# Doberman



## c308682 (Jul 23, 2011)

I had dobies in the city before. I suppose they would do just as well to have a couple of dobies on a property outside the city - for a presence and to keep an keep on things.

What do you think?

Thank you


----------



## secuono (Sep 28, 2011)

Easy to poison dogs when no one is around, even more so in the country.
Dobers are busy dogs with high prey drive, they will get themselves into plenty of trouble either with your own livestock or the neighbors.


----------



## Molly Mckee (Jul 8, 2006)

The best "farm dog" we ever had was a doberman.


----------



## CAjerseychick (Aug 11, 2013)

We need clarification in order to advise the best...
it sounded like from your post that you might be leaving the dogs out on property alone to guard - but I dont want to assume that.
If you wont be there all the time, yeah that wouldnt be the best scenario for a dobe- they are excellent homestead and family dogs, but they need their people- like most of the guard dog breeds, they were bred to work in conjunction with their owner and get into mischief without that guidance.
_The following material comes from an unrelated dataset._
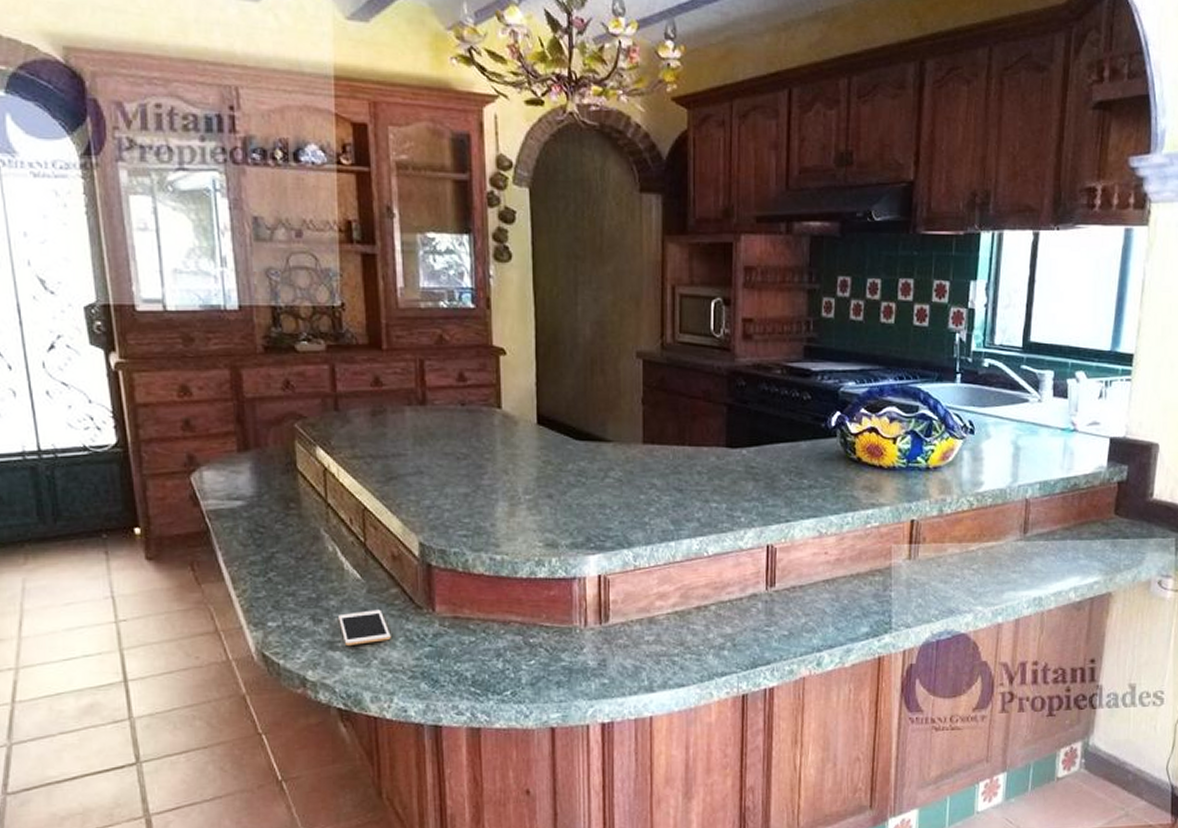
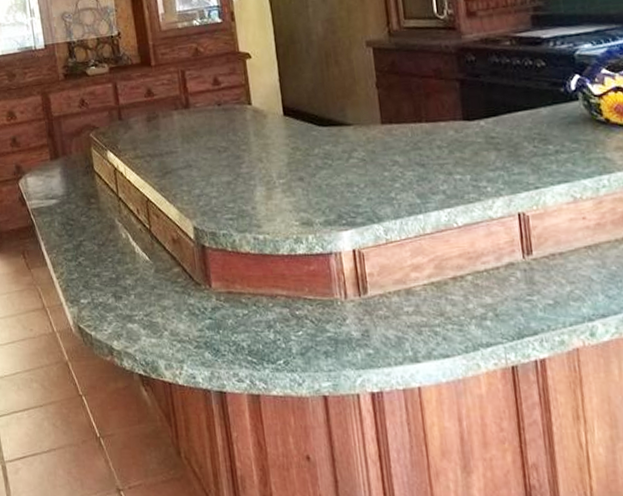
cell phone: present [338,609,391,645] -> none [134,287,177,319]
Thats why the Livestock guardian breeds are so unusual- they guard without much human input but they do need a flock...
so pls clarify your situation alittle so we can give better advice....


----------



## simi-steading (Sep 27, 2012)

Good country farm dogs.. I had them high on my list of possible dogs... Had a friend that had them for years and years on his farm... Never had problems with them and his livestock, but the ***** and opossums didn't fare well.. Also did a great job at keeping strangers away....


----------



## DaniR1968 (May 24, 2008)

If you have had Doberman, then you know they do take some guidance, actually, a lot of guidance.  You also know they like to be with their people as much as possible.

Will you have farm animals? If so, you can't just throw them out there and expect them not to eat something.

I have a 9 month old Doberman right now. She has helped herself to a couple of chickens and harassed the goats some but is finally becoming a solid citizen, mostly because of my LGD. 

She hasn't eaten a chicken in a couple months (except the chicken I feed her that is already plucked and cut up) and is leaving the goats alone. She still barks at the horses if they get to running around but she also patrols the property and keeps predators out. 

We do need more information on what your intentions are before saying yay or nay though.


----------



## Guest (Jul 21, 2014)

Great dogs! I do have one and have worked with many over the years.

High energy
high prey drive
will protect against people, not so much for other dogs if you are the alpha

Will chase my goats if left alone with them and I am not around. Not to kill them but chase, catch and hold. Not saying they won't, any dog might if given the chance. We have an LGD also that lives with our livestock.

Poultry are fun.

NEED human interaction. Mine is with me all day. 

As with any dog, don't let them run at large. They intimidate many if seen loose in someone's yard and who knows what someone may do to them. Keep them fenced on your property and they are great dogs in city or country.


----------



## ONG2 (Sep 22, 2010)

We have had Dobies for 30 some years. The previous posters have pretty much covered all the issues, *Well done folks!!*


----------



## tab (Aug 20, 2002)

I love my girl, but she is one of the most obstinate dogs I have ever known!


----------



## aoconnor1 (Jun 19, 2014)

I have had two of the most wonderful Dobes. My boy was as sweet and gentle as could be, with all of us humans as well as our ranch animals. My female and male were best friends. I always heard they should live in pairs, and I firmly believe that after watching my poor girl mourn when our male passed away. I will have Dobermans again, and when I do it will be a pair.

I would not leave any dog out alone on any piece of property...they need to be administered to daily and someone has to make sure they are not stolen or injured. I have 2 good ranch dogs that are outside all day long, but we office here and there is always someone here to watch them. I bring them in at night with my other 3 dogs.. too many predators in my area.


----------



## LonghornGardens (May 23, 2012)

Mine is a good farm dog. Does not mess with the chickens or goats. She hates new people coming around though.


----------



## lonelyfarmgirl (Feb 6, 2005)

Dobermans are great but need guidance. Mine is a wonderful property protector, but he will chase animals that run. They were created to be one person dogs and they suffer without their chosen human. Well bred ones follow that instinct very well. Mine welcomes any stranger that behaves normally, but he senses fear, and God help you if you touch me in front of him.


----------